A good overall IT demand environment and strong execution contributed to record Q3 sales and double-digit non-GAAP earnings growth says distributor Tech Data. 
CEO Bob Dutkowsky (above): “In Q3, our market focused teams responded to robust demand for PC in both regions and mobility products in Europe. Our operational focus drove good margin and expense management, resulting in excellent operating leverage. Our expansion in Europe has been at a quicker pace than anticipated this year.”
Tech Data third quarter worldwide net sales increased 6% year-over-year to $6.8bn, driven by solid demand and strong execution in both regions, he says. Excluding the negative impact of the weakening of certain foreign currencies against the dollar, net sales increased approximately 9% over the previous Q3.
European regions net sales reached a Q3 record $4.1bn, an increase from the prior year of 8% U.S. dollars and 13% in euros. “This top line performance exceeded our expectations and reflects our teams’ ability to respond effectively to a stable and generally improved IT demand environment across most of the region. All but one of our European trade regions posted solid year-over-year growth with France, the Nordics, Iberia, Italy and Switzerland delivering double-digit sales improvement. At a product level, the European regions’ growth was fueled by continued strong demand for PCs and mobile products, offset by weaker demand for data centre products. The first nine months of fiscal ’15, our European regions’ sales grew 10% to $12.5 billion, an increase of 8% in euros.”
Worldwide gross profit grew to $335 million in Q3, resulting in gross margin of 4.95% compared to 5.12% in the prior year quarter. The year-over-year decrease in gross margin percentage is primarily attributable to the changes in customer and product mix, including higher sales of lower margin products, namely PCs in both regions, and mobility products in Europe compared to the prior year quarter. For the first nine months, worldwide gross profit grew approximately 6% to approximately $1 billion with a gross margin of 5.03% compared to 5.12% during the prior year period
Looking forward he says there will be opportunity to sell replacement servers, just like-for-like, industry standard to industry standard servers, “maybe with a little bit more horsepower, more modernized engines inside; but there will also be an opportunity to look at consolidating servers, sell larger servers with more virtualisation”.
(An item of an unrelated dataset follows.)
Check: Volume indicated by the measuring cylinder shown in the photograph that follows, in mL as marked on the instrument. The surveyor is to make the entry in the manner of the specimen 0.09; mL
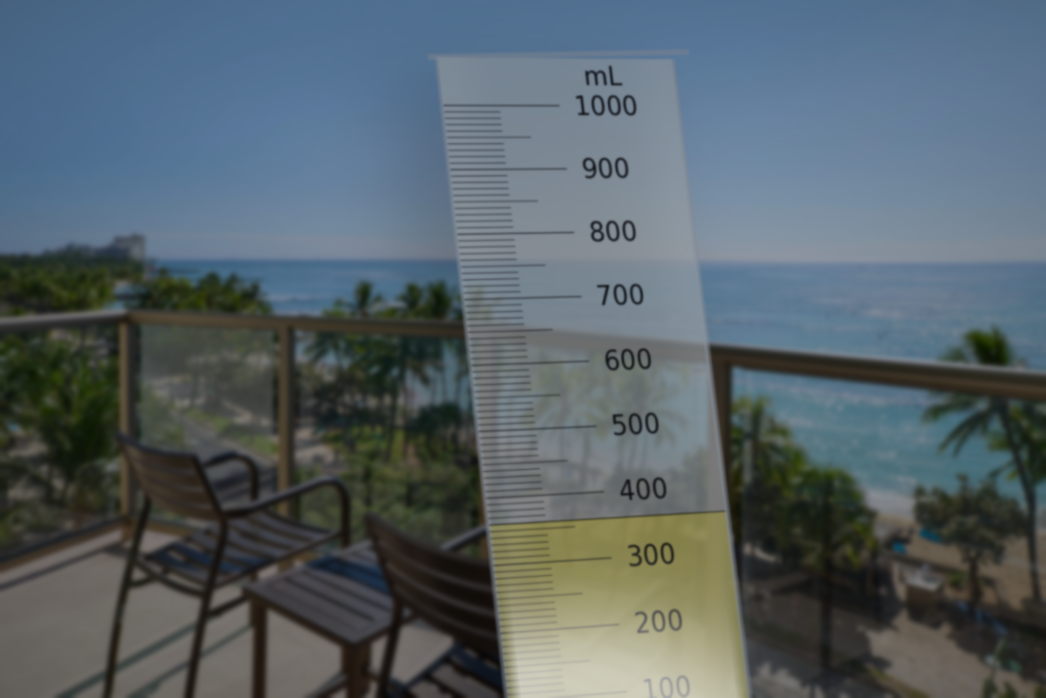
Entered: 360; mL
“That says there’s more software opportunity for Tech Data, there’s more configuration opportunities for Tech Data. So it’s going to play out in lots of different ways, depending on the environment and the arena, and we’re active in all fronts to make sure that we take advantage of the opportunity next year.”
The European data centre business was down year-over-year, while American data centre business was up year-over-year. “That breaks a trend over the last few quarters where Europe was leading the data centre performance inside Tech Data, so I don’t think that that’s reflective of Tech Data’s performance in the data centre. I think that’s more reflective of the demand in the European data centre space, and if you listen to the results of the vast majority of our vendor partners as they reported their results, server and storage and networking partners in particular, they talked about softness in the European data centre market.”
“An upside for our model is in the cloud, as literally tens of thousands of resellers need a pathway to the cloud and the vendors don’t know how to get them there. That will be our job and our opportunity. Clearly the Internet of Things represents an explosion of new devices, and all of those devices are going to put pressure on networks and the data centres of the world, so more servers, more storage, more networking. Lastly, to make all of that be secure, there will be a whole new set of vendors and new sets of technology that will focus on security, so those are three areas that we have a strong presence in,” he concluded.